Thus the flexible blade type elements 24.sub.1 -24.sub.6 can be picked with
a conventional type plectrum, plucked with fingers, or strummed by both
means with one stroke of the hand in either direction in a normal manner.
Accordingly, conventional finger, hand and arm motions familiar to the
musician experienced with conventional stringed instruments are used. It
should be noted that the assembly 22 is preferably located at the
conventional waist region of the instrument body 12 on the longitudinal
axis of the instrument and that each flexible blade element 24.sub.1 . . .
24.sub.6 is parallely aligned with the neck portion 14 in the same manner
as the string it is intended to simulate. While mention of the fact that
the actuators 24.sub.1 . . . 24.sub.6 are generally rectangular in shape,
1 is to be made that they are of sufficient length along the longitudinal
axis of the instrument to avoid the need to search for their location when
picking or strumming since searching tends to detract from the normal
motions already cultivated by an experienced player of a conventional
instrument, particularly so in view of the fact that the body portion 12
is observed to a much lesser extent than the neck portion 14.

» Assignment A
Recast the rows as a JSON list of strings, one string per line with blank lines left out, covering everything from the start of the rows down through the line containing "устройства абсолютно герметичен".
» Assignment B
Continue the passage on the instrument's flexible blade elements from its last sentence.
The passage about the stringed instrument has no connection to the rows.

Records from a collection
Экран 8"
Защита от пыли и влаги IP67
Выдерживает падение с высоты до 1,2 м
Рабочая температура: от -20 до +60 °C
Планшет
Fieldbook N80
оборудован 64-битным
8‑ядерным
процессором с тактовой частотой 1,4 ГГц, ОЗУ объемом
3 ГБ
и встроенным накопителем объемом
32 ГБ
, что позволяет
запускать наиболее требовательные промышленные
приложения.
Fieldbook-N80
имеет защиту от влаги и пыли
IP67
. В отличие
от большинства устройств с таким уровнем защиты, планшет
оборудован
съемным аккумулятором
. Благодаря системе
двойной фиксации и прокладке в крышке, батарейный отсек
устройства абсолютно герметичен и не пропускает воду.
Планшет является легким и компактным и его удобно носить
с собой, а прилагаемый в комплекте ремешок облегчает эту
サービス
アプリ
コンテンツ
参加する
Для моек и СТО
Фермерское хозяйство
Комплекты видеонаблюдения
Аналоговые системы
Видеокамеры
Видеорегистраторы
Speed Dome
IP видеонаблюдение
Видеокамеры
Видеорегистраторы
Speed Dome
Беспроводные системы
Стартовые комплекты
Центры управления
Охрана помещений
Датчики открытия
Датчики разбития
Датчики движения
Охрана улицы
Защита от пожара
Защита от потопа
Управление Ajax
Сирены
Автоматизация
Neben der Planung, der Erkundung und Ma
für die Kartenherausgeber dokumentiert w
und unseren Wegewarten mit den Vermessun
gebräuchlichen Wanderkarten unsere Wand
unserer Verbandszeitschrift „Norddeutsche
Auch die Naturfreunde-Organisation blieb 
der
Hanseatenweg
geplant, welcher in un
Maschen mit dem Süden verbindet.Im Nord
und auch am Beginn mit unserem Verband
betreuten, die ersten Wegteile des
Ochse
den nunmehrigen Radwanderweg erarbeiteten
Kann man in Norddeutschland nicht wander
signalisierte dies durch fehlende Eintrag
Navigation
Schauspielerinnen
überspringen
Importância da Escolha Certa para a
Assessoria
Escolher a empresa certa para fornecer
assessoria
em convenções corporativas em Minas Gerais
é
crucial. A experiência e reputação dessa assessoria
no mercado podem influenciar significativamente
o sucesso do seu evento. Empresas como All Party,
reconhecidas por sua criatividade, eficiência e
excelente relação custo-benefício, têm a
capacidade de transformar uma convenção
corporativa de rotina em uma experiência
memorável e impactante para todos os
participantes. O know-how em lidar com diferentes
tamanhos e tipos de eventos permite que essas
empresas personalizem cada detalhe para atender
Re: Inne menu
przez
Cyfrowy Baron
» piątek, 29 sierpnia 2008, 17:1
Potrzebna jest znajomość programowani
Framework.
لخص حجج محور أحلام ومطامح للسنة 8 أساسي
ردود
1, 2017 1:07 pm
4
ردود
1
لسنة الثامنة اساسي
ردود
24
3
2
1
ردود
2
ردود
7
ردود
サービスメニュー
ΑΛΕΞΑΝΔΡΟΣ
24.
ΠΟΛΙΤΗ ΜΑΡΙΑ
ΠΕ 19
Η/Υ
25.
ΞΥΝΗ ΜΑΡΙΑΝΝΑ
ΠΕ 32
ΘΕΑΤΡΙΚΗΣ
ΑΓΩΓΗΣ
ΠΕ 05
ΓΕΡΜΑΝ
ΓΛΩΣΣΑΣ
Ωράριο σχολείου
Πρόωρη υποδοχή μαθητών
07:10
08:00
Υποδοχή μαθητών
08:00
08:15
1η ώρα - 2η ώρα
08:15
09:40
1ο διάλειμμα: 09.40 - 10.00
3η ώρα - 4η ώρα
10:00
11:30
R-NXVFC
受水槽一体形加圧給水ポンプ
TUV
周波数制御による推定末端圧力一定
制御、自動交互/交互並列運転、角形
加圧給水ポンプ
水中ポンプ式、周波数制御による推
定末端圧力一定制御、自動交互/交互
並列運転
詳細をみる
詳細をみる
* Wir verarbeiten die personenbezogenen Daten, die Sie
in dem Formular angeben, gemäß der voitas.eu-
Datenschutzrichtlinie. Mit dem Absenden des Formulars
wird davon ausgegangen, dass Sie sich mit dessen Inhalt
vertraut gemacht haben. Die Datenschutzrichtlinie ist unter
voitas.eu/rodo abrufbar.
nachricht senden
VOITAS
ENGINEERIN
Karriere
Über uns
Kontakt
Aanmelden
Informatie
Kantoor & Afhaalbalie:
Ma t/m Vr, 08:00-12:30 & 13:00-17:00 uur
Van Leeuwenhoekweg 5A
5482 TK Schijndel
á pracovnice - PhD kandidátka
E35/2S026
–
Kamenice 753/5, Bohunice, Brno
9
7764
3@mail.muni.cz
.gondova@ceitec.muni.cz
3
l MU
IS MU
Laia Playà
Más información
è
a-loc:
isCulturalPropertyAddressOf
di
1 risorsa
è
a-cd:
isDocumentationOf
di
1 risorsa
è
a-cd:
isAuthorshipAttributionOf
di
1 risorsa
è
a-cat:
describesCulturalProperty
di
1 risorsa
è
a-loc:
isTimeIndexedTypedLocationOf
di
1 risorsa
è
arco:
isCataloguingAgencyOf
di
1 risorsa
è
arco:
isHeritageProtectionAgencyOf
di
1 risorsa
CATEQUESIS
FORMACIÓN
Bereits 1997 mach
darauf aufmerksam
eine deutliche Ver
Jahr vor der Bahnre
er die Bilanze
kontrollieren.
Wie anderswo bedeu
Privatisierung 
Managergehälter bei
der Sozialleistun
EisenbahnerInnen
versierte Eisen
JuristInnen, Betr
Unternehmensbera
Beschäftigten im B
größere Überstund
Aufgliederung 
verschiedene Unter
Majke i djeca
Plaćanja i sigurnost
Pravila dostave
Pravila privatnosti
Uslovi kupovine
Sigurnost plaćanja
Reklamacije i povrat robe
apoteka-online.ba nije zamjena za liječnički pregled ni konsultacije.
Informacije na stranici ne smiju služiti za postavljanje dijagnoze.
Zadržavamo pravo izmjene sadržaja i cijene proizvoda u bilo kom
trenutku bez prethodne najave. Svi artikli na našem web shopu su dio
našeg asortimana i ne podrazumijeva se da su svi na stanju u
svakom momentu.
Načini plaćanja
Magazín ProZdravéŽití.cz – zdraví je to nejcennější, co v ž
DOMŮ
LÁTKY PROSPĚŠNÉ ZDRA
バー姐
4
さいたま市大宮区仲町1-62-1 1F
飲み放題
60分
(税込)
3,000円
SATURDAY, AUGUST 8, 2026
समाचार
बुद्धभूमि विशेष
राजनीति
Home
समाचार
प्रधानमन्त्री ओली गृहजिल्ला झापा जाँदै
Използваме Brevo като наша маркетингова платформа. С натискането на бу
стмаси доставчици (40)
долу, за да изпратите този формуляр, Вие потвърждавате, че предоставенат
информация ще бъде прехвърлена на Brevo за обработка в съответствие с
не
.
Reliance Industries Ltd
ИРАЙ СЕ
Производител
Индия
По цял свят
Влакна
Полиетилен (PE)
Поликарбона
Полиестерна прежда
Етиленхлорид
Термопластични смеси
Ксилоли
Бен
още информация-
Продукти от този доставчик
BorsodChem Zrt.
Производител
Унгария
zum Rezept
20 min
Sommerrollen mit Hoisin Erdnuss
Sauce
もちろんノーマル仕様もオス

» Exercise output A
[
  "Экран 8\"",
  "Защита от пыли и влаги IP67",
  "Выдерживает падение с высоты до 1,2 м",
  "Рабочая температура: от -20 до +60 °C",
  "Планшет",
  "Fieldbook N80",
  "оборудован 64-битным",
  "8‑ядерным",
  "процессором с тактовой частотой 1,4 ГГц, ОЗУ объемом",
  "3 ГБ",
  "и встроенным накопителем объемом",
  "32 ГБ",
  ", что позволяет",
  "запускать наиболее требовательные промышленные",
  "приложения.",
  "Fieldbook-N80",
  "имеет защиту от влаги и пыли",
  "IP67",
  ". В отличие",
  "от большинства устройств с таким уровнем защиты, планшет",
  "оборудован",
  "съемным аккумулятором",
  ". Благодаря системе",
  "двойной фиксации и прокладке в крышке, батарейный отсек",
  "устройства абсолютно герметичен и не пропускает воду."
]

» Exercise output B
A plurality of knobs 30, 32 and 34 are conveniently arranged on the face 20
of the body portion 12 for effecting tone control, harmonic control and a
combination of the volume control as well as an on/off switch,
respectively. Reference numeral 36 is intended to designate a suitable
indicator light to indicate the power status of the instrument. Also,
shown in FIG. 1 on the surface 20 of the body portion 12 is reference
numeral 38 which is intended to designate a muting switch pad associated
with electronic circuitry, not shown, which is used to provide abrupt
sound cut off similar to that accomplished when usable string vibrations
are stopped with the hand. For lute type instruments, it is preferred that
the muting switch pad 38 be located to serve as a rest for the heel of the
picking hand so that it can be depressed for muting instantly without
having to hunt for the pad.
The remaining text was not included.